[What to work on] An exact copy of every record, with no pictures, please.

[Dataset extract]
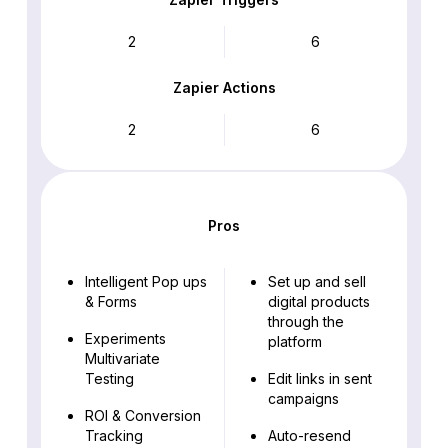
2
6
Zapier Actions
2
6
Pros
Intelligent Pop ups
Set up and sell
& Forms
digital products
through the
Experiments
platform
Multivariate
Testing
Edit links in sent
campaigns
ROI & Conversion
Tracking
Auto-resend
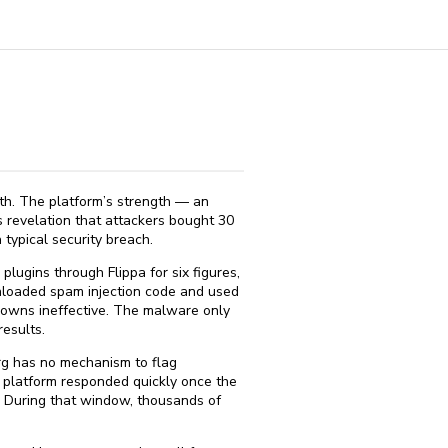
th. The platform’s strength — an
 revelation that attackers bought 30
typical security breach.
lugins through Flippa for six figures,
nloaded spam injection code and used
downs ineffective. The malware only
esults.
org has no mechanism to flag
 platform responded quickly once the
. During that window, thousands of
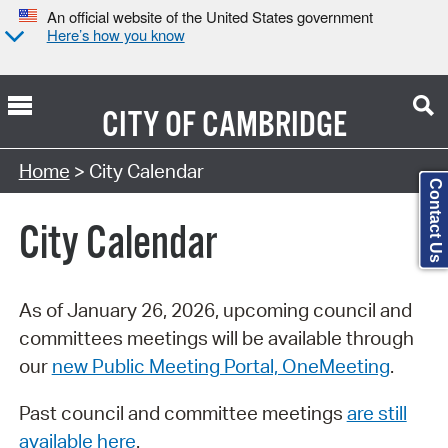
An official website of the United States government
Here’s how you know
CITY OF
CAMBRIDGE
Search Type:
Home
> City Calendar
Contact Us
City Calendar
As of January 26, 2026, upcoming council and
committees meetings will be available through
our
new Public Meeting Portal, OneMeeting
.
Past council and committee meetings
are still
available here
.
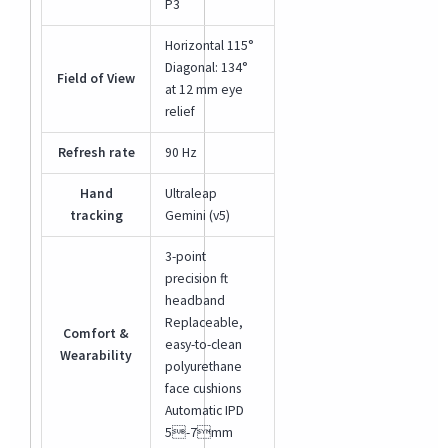
P3
Horizontal 115°
Diagonal: 134°
Field of View
at 12 mm eye
relief
Refresh rate
90 Hz
Hand
Ultraleap
tracking
Gemini (v5)
3-point
precision ft
headband
Replaceable,
Comfort &
easy-to-clean
Wearability
polyurethane
face cushions
Automatic IPD
5-7mm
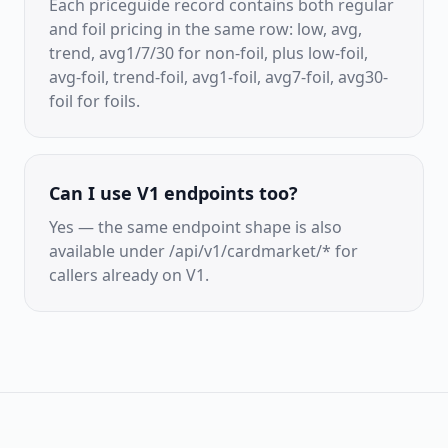
Each priceguide record contains both regular
and foil pricing in the same row: low, avg,
trend, avg1/7/30 for non-foil, plus low-foil,
avg-foil, trend-foil, avg1-foil, avg7-foil, avg30-
foil for foils.
Can I use V1 endpoints too?
Yes — the same endpoint shape is also
available under /api/v1/cardmarket/* for
callers already on V1.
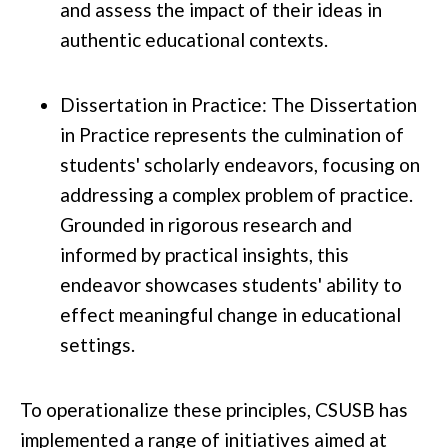
and assess the impact of their ideas in
authentic educational contexts.
Dissertation in Practice: The Dissertation
in Practice represents the culmination of
students' scholarly endeavors, focusing on
addressing a complex problem of practice.
Grounded in rigorous research and
informed by practical insights, this
endeavor showcases students' ability to
effect meaningful change in educational
settings.
To operationalize these principles, CSUSB has
implemented a range of initiatives aimed at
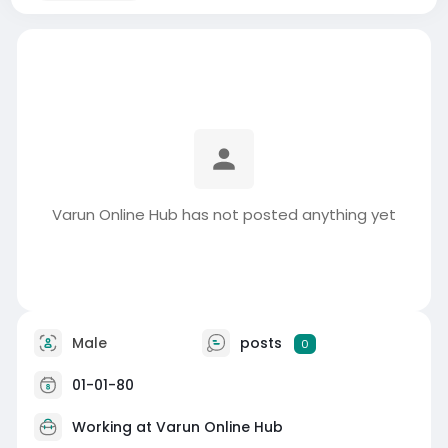
Varun Online Hub has not posted anything yet
Male
posts
0
01-01-80
Working at Varun Online Hub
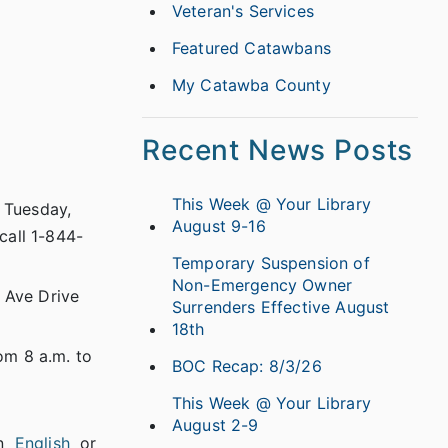
Veteran's Services
Featured Catawbans
My Catawba County
Recent News Posts
This Week @ Your Library
n Tuesday,
August 9-16
call 1-844-
Temporary Suspension of
Non-Emergency Owner
 Ave Drive
Surrenders Effective August
18th
om 8 a.m. to
BOC Recap: 8/3/26
This Week @ Your Library
August 2-9
in
English
or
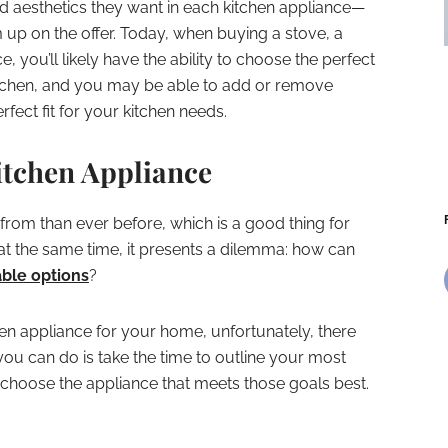
d aesthetics they want in each kitchen appliance—
up on the offer. Today, when buying a stove, a
e, you’ll likely have the ability to choose the perfect
kitchen, and you may be able to add or remove
fect fit for your kitchen needs.
itchen Appliance
rom than ever before, which is a good thing for
at the same time, it presents a dilemma: how can
ble options
?
hen appliance for your home, unfortunately, there
 you can do is take the time to outline your most
d choose the appliance that meets those goals best.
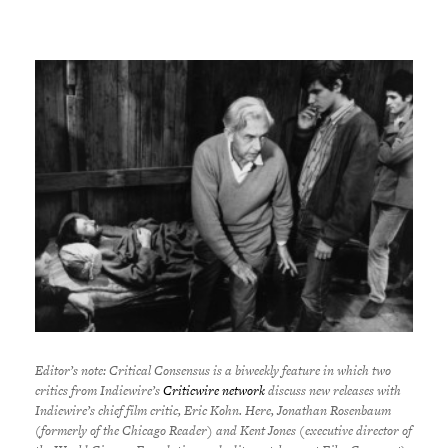
Editor’s note:
Critical Consensus is a biweekly feature in which two
critics from Indiewire’s
Criticwire network
discuss new releases with
Indiewire’s chief film critic, Eric Kohn. Here, Jonathan Rosenbaum
(formerly of the Chicago Reader) and Kent Jones (executive director of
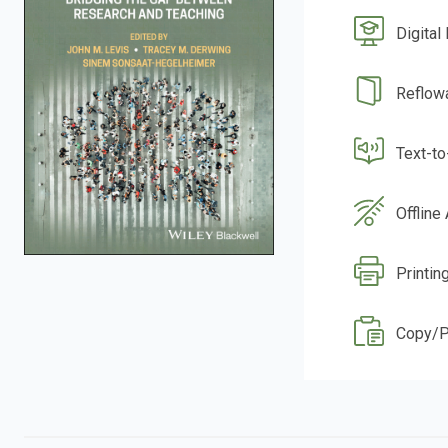
Digital
Reflow
Text-t
Offline
Printin
Copy/P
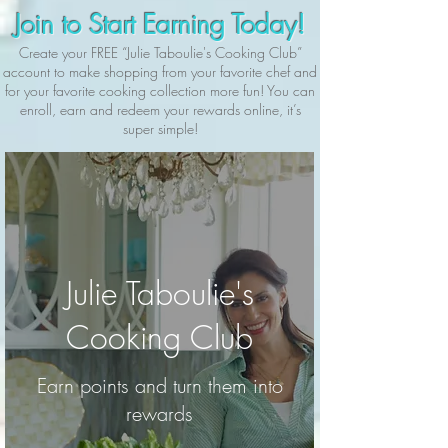
Join to Start Earning Today!
Create your FREE “Julie Taboulie's Cooking Club”
account to make shopping from your favorite chef and
for your favorite cooking collection more fun! You can
enroll, earn and redeem your rewards online, it’s
super simple!
Julie Taboulie's
Cooking Club
Earn points and turn them into
rewards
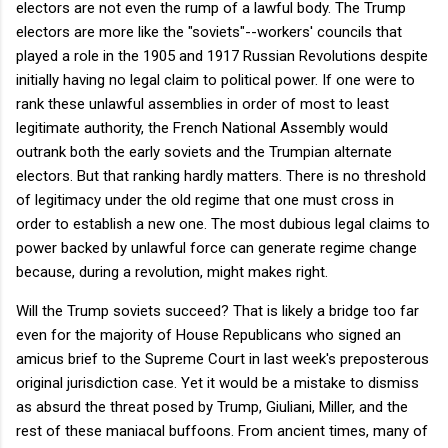
electors are not even the rump of a lawful body. The Trump
electors are more like the "soviets"--workers' councils that
played a role in the 1905 and 1917 Russian Revolutions despite
initially having no legal claim to political power. If one were to
rank these unlawful assemblies in order of most to least
legitimate authority, the French National Assembly would
outrank both the early soviets and the Trumpian alternate
electors. But that ranking hardly matters. There is no threshold
of legitimacy under the old regime that one must cross in
order to establish a new one. The most dubious legal claims to
power backed by unlawful force can generate regime change
because, during a revolution, might makes right.
Will the Trump soviets succeed? That is likely a bridge too far
even for the majority of House Republicans who signed an
amicus brief to the Supreme Court in last week's preposterous
original jurisdiction case. Yet it would be a mistake to dismiss
as absurd the threat posed by Trump, Giuliani, Miller, and the
rest of these maniacal buffoons. From ancient times, many of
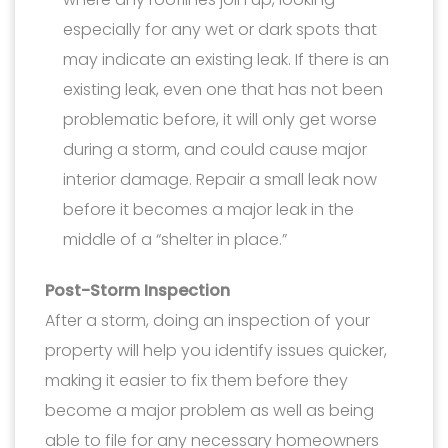
especially for any wet or dark spots that
may indicate an existing leak. If there is an
existing leak, even one that has not been
problematic before, it will only get worse
during a storm, and could cause major
interior damage. Repair a small leak now
before it becomes a major leak in the
middle of a “shelter in place.”
Post-Storm Inspection
After a storm, doing an inspection of your
property will help you identify issues quicker,
making it easier to fix them before they
become a major problem as well as being
able to file for any necessary homeowners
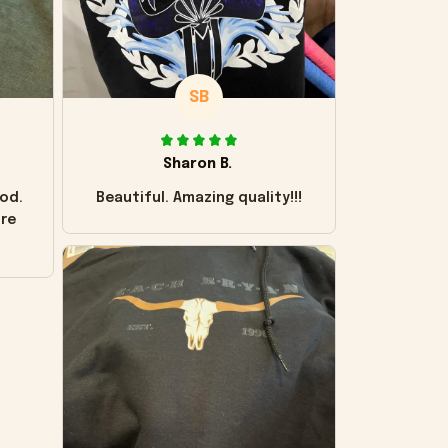
SB
Sharon B.
od.
Beautiful. Amazing quality!!!
ore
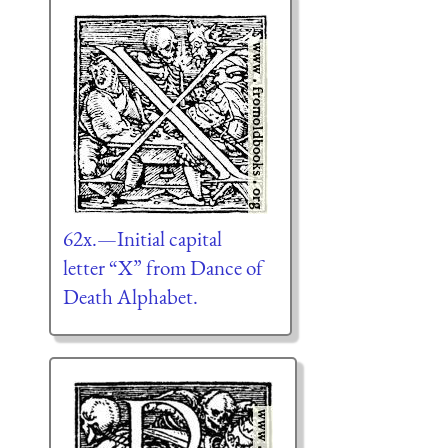
62x.—Initial capital
letter “X” from Dance of
Death Alphabet.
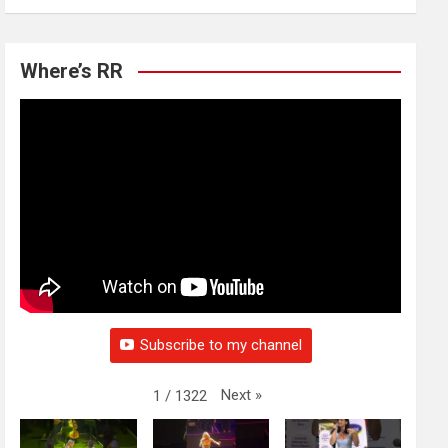
Where’s RR
Subscribe to my channel
Next
»
1
/
1322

[Task response]
2
6
Zapier Actions
2
6
Pros
Intelligent Pop ups
Set up and sell
& Forms
digital products
through the
Experiments
platform
Multivariate
Testing
Edit links in sent
campaigns
ROI & Conversion
Tracking
Auto-resend
th. The platform’s strength — an
 revelation that attackers bought 30
typical security breach.
lugins through Flippa for six figures,
nloaded spam injection code and used
downs ineffective. The malware only
esults.
org has no mechanism to flag
 platform responded quickly once the
. During that window, thousands of
An official website of the United States government
Here’s how you know
CITY OF
CAMBRIDGE
Search Type:
Home
> City Calendar
Contact Us
City Calendar
As of January 26, 2026, upcoming council and
committees meetings will be available through
our
new Public Meeting Portal, OneMeeting
.
Past council and committee meetings
are still
available here
.
P3
Horizontal 115°
Diagonal: 134°
Field of View
at 12 mm eye
relief
Refresh rate
90 Hz
Hand
Ultraleap
tracking
Gemini (v5)
3-point
precision ft
headband
Replaceable,
Comfort &
easy-to-clean
Wearability
polyurethane
face cushions
Automatic IPD
5-7mm
Each priceguide record contains both regular
and foil pricing in the same row: low, avg,
trend, avg1/7/30 for non-foil, plus low-foil,
avg-foil, trend-foil, avg1-foil, avg7-foil, avg30-
foil for foils.
Can I use V1 endpoints too?
Yes — the same endpoint shape is also
available under /api/v1/cardmarket/* for
callers already on V1.
and assess the impact of their ideas in
authentic educational contexts.
Dissertation in Practice: The Dissertation
in Practice represents the culmination of
students' scholarly endeavors, focusing on
addressing a complex problem of practice.
Grounded in rigorous research and
informed by practical insights, this
endeavor showcases students' ability to
effect meaningful change in educational
settings.
To operationalize these principles, CSUSB has
implemented a range of initiatives aimed at
Varun Online Hub has not posted anything yet
Male
posts
0
01-01-80
Working at Varun Online Hub
Veteran's Services
Featured Catawbans
My Catawba County
Recent News Posts
This Week @ Your Library
n Tuesday,
August 9-16
call 1-844-
Temporary Suspension of
Non-Emergency Owner
 Ave Drive
Surrenders Effective August
18th
om 8 a.m. to
BOC Recap: 8/3/26
This Week @ Your Library
August 2-9
in
English
or
d aesthetics they want in each kitchen appliance—
up on the offer. Today, when buying a stove, a
e, you’ll likely have the ability to choose the perfect
kitchen, and you may be able to add or remove
fect fit for your kitchen needs.
itchen Appliance
rom than ever before, which is a good thing for
at the same time, it presents a dilemma: how can
ble options
?
hen appliance for your home, unfortunately, there
 you can do is take the time to outline your most
d choose the appliance that meets those goals best.
Editor’s note:
Critical Consensus is a biweekly feature in which two
critics from Indiewire’s
Criticwire network
discuss new releases with
Indiewire’s chief film critic, Eric Kohn. Here, Jonathan Rosenbaum
(formerly of the Chicago Reader) and Kent Jones (executive director of
Digital
Reflow
Text-t
Offline
Printin
Copy/P
Join to Start Earning Today!
Create your FREE “Julie Taboulie's Cooking Club”
account to make shopping from your favorite chef and
for your favorite cooking collection more fun! You can
enroll, earn and redeem your rewards online, it’s
super simple!
Julie Taboulie's
Cooking Club
Earn points and turn them into
rewards
electors are not even the rump of a lawful body. The Trump
electors are more like the "soviets"--workers' councils that
played a role in the 1905 and 1917 Russian Revolutions despite
initially having no legal claim to political power. If one were to
rank these unlawful assemblies in order of most to least
legitimate authority, the French National Assembly would
outrank both the early soviets and the Trumpian alternate
electors. But that ranking hardly matters. There is no threshold
of legitimacy under the old regime that one must cross in
order to establish a new one. The most dubious legal claims to
power backed by unlawful force can generate regime change
because, during a revolution, might makes right.
Will the Trump soviets succeed? That is likely a bridge too far
even for the majority of House Republicans who signed an
amicus brief to the Supreme Court in last week's preposterous
original jurisdiction case. Yet it would be a mistake to dismiss
as absurd the threat posed by Trump, Giuliani, Miller, and the
rest of these maniacal buffoons. From ancient times, many of
especially for any wet or dark spots that
may indicate an existing leak. If there is an
existing leak, even one that has not been
problematic before, it will only get worse
during a storm, and could cause major
interior damage. Repair a small leak now
before it becomes a major leak in the
middle of a “shelter in place.”
Post-Storm Inspection
After a storm, doing an inspection of your
property will help you identify issues quicker,
making it easier to fix them before they
become a major problem as well as being
able to file for any necessary homeowners
SB
Sharon B.
od.
Beautiful. Amazing quality!!!
ore
62x.—Initial capital
letter “X” from Dance of
Death Alphabet.
Where’s RR
Subscribe to my channel
Next
»
1
/
1322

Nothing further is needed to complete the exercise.